Directives
1. According to the text on disability support at Warwick, how many Community Service Volunteers are on campus this year?
2. Write out the text on disability support at Warwick, starting with "Originally Published 24" and going on through "students are dyslexic.".

Selection
########
Originally Published 24 February 2003

There are currently 659 students with disabilities studying at Warwick. This figure includes students with diabetes, epilepsy and severe asthma, as well as mental ill health, and students with visual, hearing and mobility impairments. 171 of these students are dyslexic.

To ensure the best possible learning experience for all students and to improve the quality of life on campus for all users, the University offers or facilitates a variety of support for the increasing numbers of students with disabilities. This ranges from personal care by Community Service Volunteers, to note-takers and readers, who are recruited from amongst the student body. There are 11 Community Service Volunteers on campus this year, who are usually gap year students, or young people from overseas. The volunteers live in rooms adjoining the student they assist, and while on campus they are given access to most of the services that are available to our students.

Last October, the University employed a dyslexia support tutor. This has proved a popular service ? students can now access a tutor on the campus, rather than travelling to the Dyslexia Institute in Coventry.
########
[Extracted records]
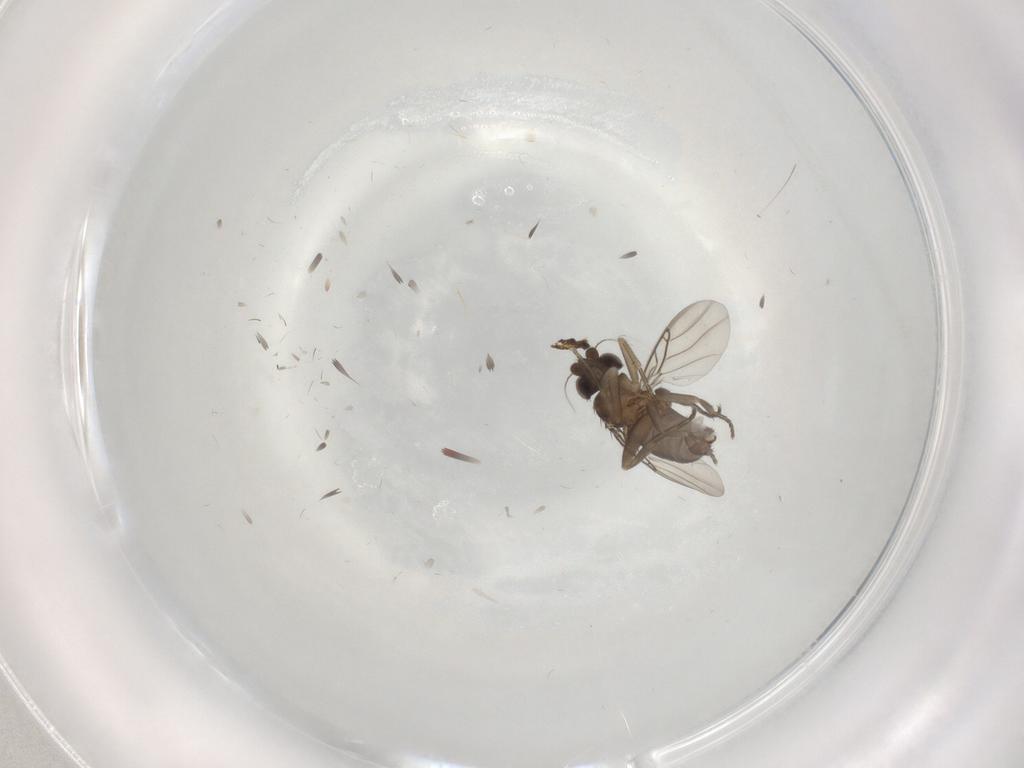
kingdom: Animalia
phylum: Arthropoda
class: Insecta
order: Diptera
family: Phoridae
########
Answer list
1. 11

2.
Originally Published 24 February 2003

There are currently 659 students with disabilities studying at Warwick. This figure includes students with diabetes, epilepsy and severe asthma, as well as mental ill health, and students with visual, hearing and mobility impairments. 171 of these students are dyslexic.